We (as the regular users of the forum) have also been criticised in the past for giving "RTFM" type answers too much - it's a difficult balance to strike, keeping interesting things going for the regulars while trying not to be too harsh on new users.

I do like it when the OS Design and Theory forum has a few interesting topics on the go.

Cheers,
Adam

Re: Retrogression

Posted: Sun Aug 10, 2008 6:36 pm
by stephenj
Well, I'd say the thing about being new to OSDev is that you don't have anything interesting to show/say for a long time...

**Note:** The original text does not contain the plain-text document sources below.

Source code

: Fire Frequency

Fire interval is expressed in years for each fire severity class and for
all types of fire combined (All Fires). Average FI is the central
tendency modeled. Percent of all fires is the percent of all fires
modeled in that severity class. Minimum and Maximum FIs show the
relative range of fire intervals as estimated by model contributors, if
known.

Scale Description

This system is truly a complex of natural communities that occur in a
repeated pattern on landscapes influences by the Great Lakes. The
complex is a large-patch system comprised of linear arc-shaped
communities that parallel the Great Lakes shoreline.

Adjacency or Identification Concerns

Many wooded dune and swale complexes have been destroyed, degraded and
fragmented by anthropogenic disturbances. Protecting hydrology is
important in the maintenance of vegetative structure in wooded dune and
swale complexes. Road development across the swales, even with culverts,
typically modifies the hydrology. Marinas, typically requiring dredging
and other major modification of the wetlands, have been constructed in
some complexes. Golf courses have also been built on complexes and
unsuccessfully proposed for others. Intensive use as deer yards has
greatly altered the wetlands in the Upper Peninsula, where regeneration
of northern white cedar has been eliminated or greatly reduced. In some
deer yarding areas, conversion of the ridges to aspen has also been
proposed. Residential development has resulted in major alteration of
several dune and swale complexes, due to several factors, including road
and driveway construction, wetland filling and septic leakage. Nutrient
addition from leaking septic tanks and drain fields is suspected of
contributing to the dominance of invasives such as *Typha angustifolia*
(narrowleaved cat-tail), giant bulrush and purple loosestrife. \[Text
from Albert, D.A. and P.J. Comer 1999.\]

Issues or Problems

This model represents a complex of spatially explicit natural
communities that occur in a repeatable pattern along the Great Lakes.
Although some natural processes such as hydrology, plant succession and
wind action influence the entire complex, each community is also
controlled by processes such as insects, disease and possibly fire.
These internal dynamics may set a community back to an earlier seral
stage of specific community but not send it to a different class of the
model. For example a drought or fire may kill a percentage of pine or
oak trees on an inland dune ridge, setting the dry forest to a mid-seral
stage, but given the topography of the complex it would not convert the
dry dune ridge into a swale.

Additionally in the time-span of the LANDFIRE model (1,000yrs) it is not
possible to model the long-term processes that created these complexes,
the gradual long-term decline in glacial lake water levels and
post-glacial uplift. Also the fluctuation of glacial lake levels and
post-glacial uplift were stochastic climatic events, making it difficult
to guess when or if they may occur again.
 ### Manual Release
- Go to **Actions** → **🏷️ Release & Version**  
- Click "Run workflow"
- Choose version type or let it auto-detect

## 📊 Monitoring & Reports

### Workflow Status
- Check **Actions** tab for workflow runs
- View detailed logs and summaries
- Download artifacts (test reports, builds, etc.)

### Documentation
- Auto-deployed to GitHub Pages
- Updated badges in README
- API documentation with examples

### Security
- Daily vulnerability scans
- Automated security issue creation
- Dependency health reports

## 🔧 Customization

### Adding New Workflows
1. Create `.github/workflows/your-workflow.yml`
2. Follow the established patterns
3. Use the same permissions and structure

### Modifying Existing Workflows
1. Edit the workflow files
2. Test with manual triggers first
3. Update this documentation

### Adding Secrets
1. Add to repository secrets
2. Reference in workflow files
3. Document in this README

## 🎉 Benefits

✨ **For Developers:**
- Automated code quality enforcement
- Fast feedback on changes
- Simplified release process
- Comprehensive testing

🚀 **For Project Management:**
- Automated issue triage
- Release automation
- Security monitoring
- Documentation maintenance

For example, I went home to see my family this weekend, during my spare moments I managed to finish the code that interacts with the CMOS' time features (I also now have CMOS and PIT periodic interrupts). In the coming days, during my free time, I'll be researching the theory behind pseudo-random number generation.

But I'd assume that would be extremely simple/boring to anyone who has be developing their OS for years.

As for asking questions, I have yet to hit a problem that (OSDev|Google|(Intel|AMD) Manuals|Tinkering) couldn't solve. Thus far (in my kernel), I would say the hardest step has been just understanding the initial state of the bare metal (and how it can be manipulated). So it isn't that surprising that people ask a lot about it.

If I were "in more experienced shoes" I would probably wonder if the reduction in signal to noise was due, not to simpler posts, but a better understanding of the topic... Maybe you've improved as a developer.